The streak followed with ambiguity in investments of Franklin Templeton, Indonesia’s Asia Pulp & Paper (APP), uncertainty on Rs 15,000 Cr Reliance Electronic Manufacturing project at Renigunta and Krishnapatnam Infratech’s SEZ. To note, all of the above mentioned MoUs and projects were signed under the previous TDP government.
Andhra Pradesh Industrial Policy 2020-23 focuses on de-risking investments. The government has launched YSR-AP-One, which acts as one-stop resource and support centre for business, providing plug, and play facilities at upfront cost. Among the incentives, the government also reserved 10% of the water to Industries in the existing and upcoming projects, making it more feasible for industries with less upfront payment. The policy allows them to buy land after ten years of successful operation; accordingly, the changes are brought in the industrial lease policy.

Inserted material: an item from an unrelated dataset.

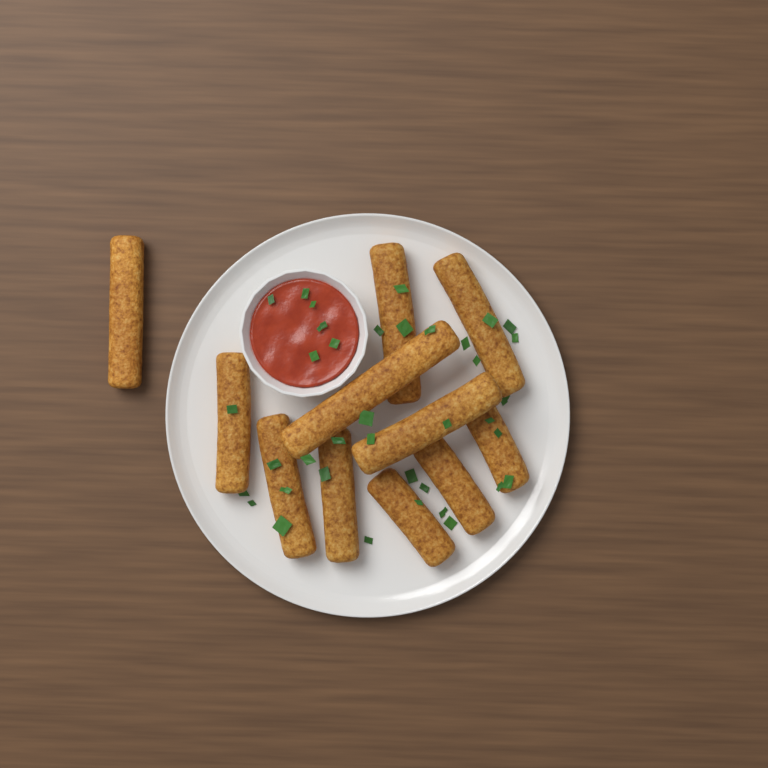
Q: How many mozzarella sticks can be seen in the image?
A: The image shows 11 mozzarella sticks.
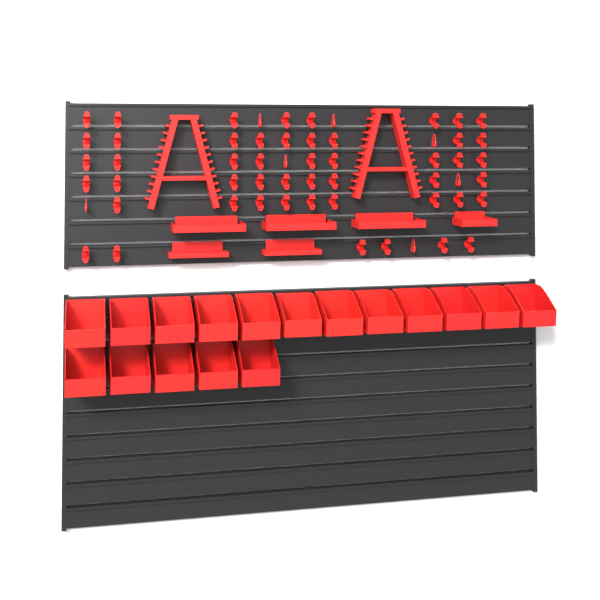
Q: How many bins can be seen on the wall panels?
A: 17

However, the present regime again chose to lean more towards the MSMEs than the big investments, claiming for balanced growth of regions and help weaker sections socio-economically. Ten sectors for special thrust include toys and furniture, footwear and leather, machinery and precision equipment, aerospace and defence, pharma, textiles, automobile, electronics and petrochemicals. The policy included setting up of 30 skill development centres and two skill development universities.
The industrial policy brought in new definitions of the MSMEs and also incentives:
- Micro : Investment less than 1 Crores, turnover less than 5 Crores
- Small : Investment less than 10 Crores, turnover less than 50 Crores
- Medium : Investment less than 50 Crores, turnover less 250 Crores
- Large : Thrice the investments of Medium
- Mega : Employment generation of more than 2000
All the industrial land in the State from now on will be environmentally zoned by APIIC accordingly with the environmental management plan. The type of industries allowed will be notified accordingly. The government through the current industrial policy, also made it clear that there are exceptions to the above mentioned for industries with special requirements of standalone locations, proximity to certain sources important to the public and government interest. The provision leaves a wide array of possibilities, as well stands a loophole for selective appraisal. The policy also calls for industrial parks to be developed, with the common facilities needed for the dedicated industries under PPP mode. The AP government henceforth will set up a central helpline, to ensure on-ground implementation of the approvals.
The government has also doled out incentives for the MSMEs. Incentives to micro and small enterprises included 15 % investment subsidy up to 20 lakhs whichever is lower, released only after three years of continuous operation with 80% efficiency in all operations. 3% interest subsidy on fixed capital investment by micro and small enterprises. The government gave various SGST reimbursement provisions based on the scope of employment and livelihood generation.